When we got into the street, I found that it was not going to be easy. I had only one free hand; the other gripped my suitcase. My escort, evidently well trained, kept a steady pace behind me all the way, watching me, for all I knew, like hawks. So the incriminating material was still on me when I was shown into an office lit by a
single bright naked bulb shining on a large, well-polished table. Opposite me stood an undersized major of the Civil Guard, elderly, bald and sour. With eyes fixed to the table, he listened perfunctorily to the report of the corporal who had brought me in.
The major examined my passport at length. “Where,” he asked me, “is your permission to visit Córdoba?” I repeated what I had been told at the
Capitania
in Seville, but he brushed my words aside. Impossible, he said flatly; everyone knew that a permit was necessary for Córdoba. Why had I come to Córdoba? To see the bull-fight? Where was my ticket? I hadn’t got one? I had only just arrived and was going to buy one in the morning? A likely story! And so on. With every fresh outburst of scepticism, I became aware, with growing unease, that my interrogator was a confirmed Anglophobe. There were plenty of Anglophobes in those days in Spain, on both sides of the line. But by this time my brain was beginning to work normally, and I began to see possibilities in that wide expanse of gleaming table.

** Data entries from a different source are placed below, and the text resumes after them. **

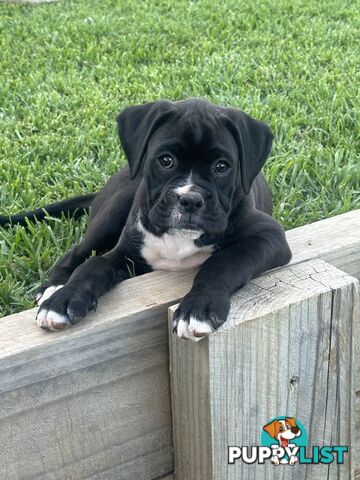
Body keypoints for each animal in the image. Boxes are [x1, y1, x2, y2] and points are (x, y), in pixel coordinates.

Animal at [0, 99, 292, 342]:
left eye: (222, 166)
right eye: (166, 160)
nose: (189, 200)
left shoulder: (270, 236)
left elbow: (222, 263)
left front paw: (198, 308)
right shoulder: (126, 253)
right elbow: (93, 265)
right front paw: (63, 300)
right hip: (115, 209)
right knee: (78, 252)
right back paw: (53, 288)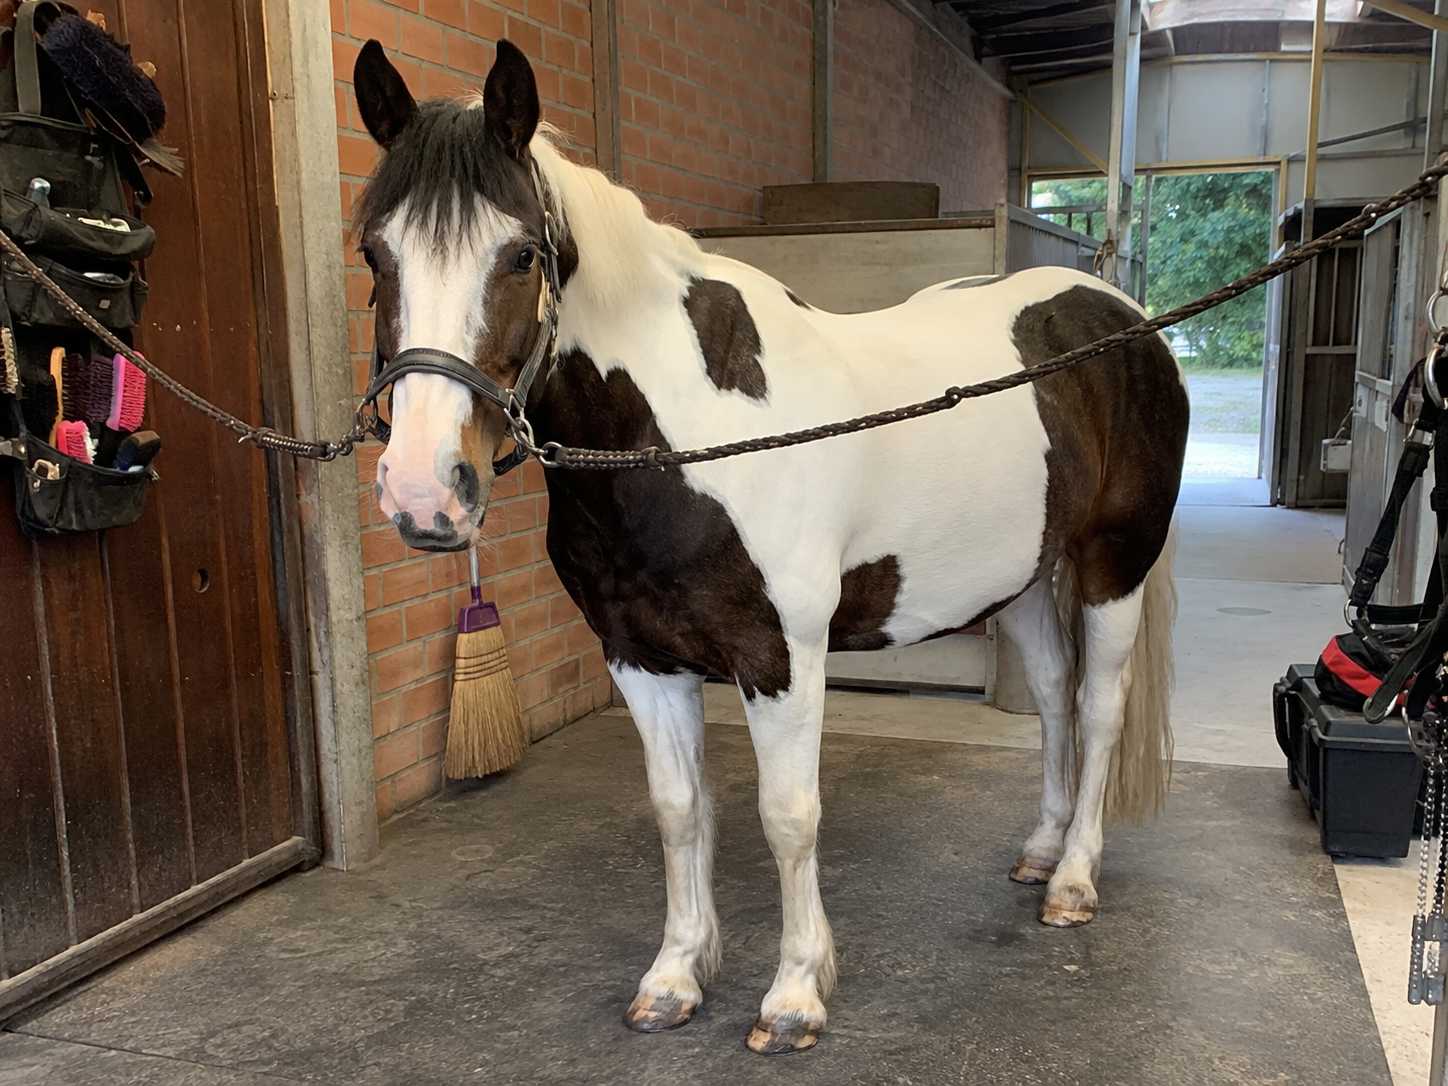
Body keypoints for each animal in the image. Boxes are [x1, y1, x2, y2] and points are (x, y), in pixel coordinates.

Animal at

With an air of utter disbelief, the major and the two men who had arrested me turned to my suitcase. With unexpected delicacy, they drew on gloves and unpacked it item by item, probing each article with their fingers and holding it up to the light. Finding nothing suspicious in my change of underwear, they next examined the suitcase, tapping its surface carefully and measuring its inner and outer dimensions. There was a sigh when its innocence was established beyond doubt. For a second, I hoped that that would be the end of it, and that I would simply be told to get out of town by the first available train—but only for a second.

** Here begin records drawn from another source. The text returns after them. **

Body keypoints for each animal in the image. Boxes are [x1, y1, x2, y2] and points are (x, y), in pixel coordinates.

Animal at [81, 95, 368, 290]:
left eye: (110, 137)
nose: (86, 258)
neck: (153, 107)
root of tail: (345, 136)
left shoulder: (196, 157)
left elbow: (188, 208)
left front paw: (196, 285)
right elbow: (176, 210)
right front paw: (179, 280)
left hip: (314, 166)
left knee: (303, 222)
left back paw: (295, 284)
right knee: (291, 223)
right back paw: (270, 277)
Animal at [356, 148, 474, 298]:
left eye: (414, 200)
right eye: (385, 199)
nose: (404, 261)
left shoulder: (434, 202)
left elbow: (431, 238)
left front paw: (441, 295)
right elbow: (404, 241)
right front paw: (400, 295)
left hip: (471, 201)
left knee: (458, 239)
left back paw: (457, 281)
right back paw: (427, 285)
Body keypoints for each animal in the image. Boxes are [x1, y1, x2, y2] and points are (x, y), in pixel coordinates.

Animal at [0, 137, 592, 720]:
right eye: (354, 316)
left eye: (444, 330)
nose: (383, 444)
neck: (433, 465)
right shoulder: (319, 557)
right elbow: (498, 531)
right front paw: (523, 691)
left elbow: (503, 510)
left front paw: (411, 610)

“And now,” said the major nastily, “what about you?”
He asked me to turn out my pockets. I could no longer postpone action. Taking first my wallet, I threw it down on that fine table, giving it at the last moment a flick of the wrist which sent it spinning towards the far end. As I had hoped, all three men made a dive at it, spreadeagling themselves across the table. Confronted by three pairs of buttocks, I scooped the scrap of paper out of my trousers, a crunch and a swallow, and it was gone. I emptied my remaining
pockets with a light heart, and the major fortunately spared me the intimacies of a rigorous body-search. He gave me instead a dry little lecture on the Communists dominating the British Government, and ordered me to get out of Córdoba next day. I was paying my hotel bill in the morning when my two friends of the Civil Guard emerged from a recess in the lounge and asked if they might share my taxi to the station. As I boarded the Seville-bound coach, I gave them a packet of English cigarettes, and they waved to me happily as the train pulled out.

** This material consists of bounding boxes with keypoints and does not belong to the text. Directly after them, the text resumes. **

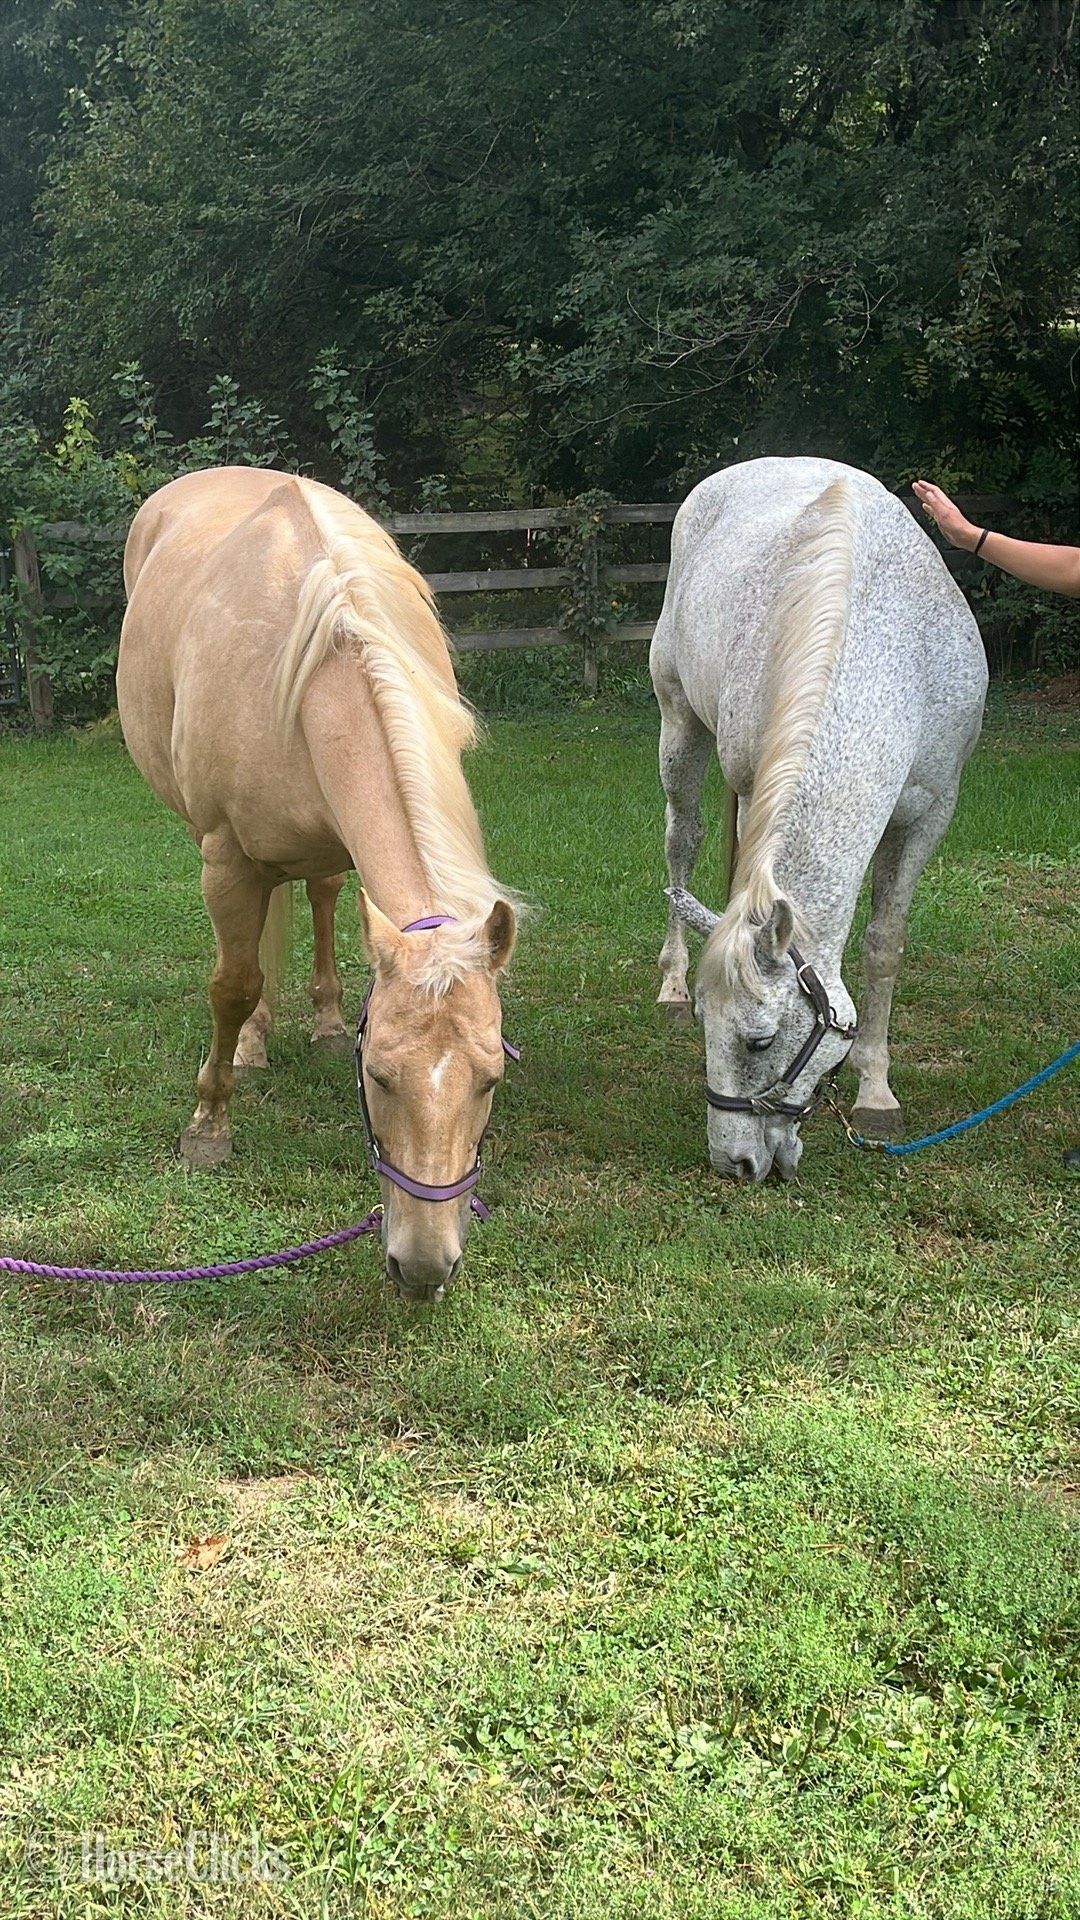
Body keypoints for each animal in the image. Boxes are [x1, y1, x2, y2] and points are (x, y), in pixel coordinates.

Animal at [117, 467, 519, 1302]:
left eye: (490, 1081)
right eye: (380, 1078)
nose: (424, 1265)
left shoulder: (337, 842)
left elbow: (327, 906)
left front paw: (330, 1022)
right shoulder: (226, 856)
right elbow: (232, 984)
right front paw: (209, 1126)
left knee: (318, 898)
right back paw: (253, 1040)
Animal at [650, 456, 987, 1182]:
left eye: (761, 1040)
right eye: (708, 1026)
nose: (734, 1164)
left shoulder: (928, 816)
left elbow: (884, 944)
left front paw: (876, 1091)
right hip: (679, 727)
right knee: (682, 843)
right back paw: (670, 980)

It was not a heroic episode. Even if my coding instructions had been found, my British passport would probably have saved me from the death sentence. But in subsequent years I have often had occasion to reflect that the really risky operation is not usually the one which brings most danger, since real risks can be assessed in advance and precautions taken to obviate them. It is the almost meaningless incident, like the one described above, that often puts one to mortal hazard.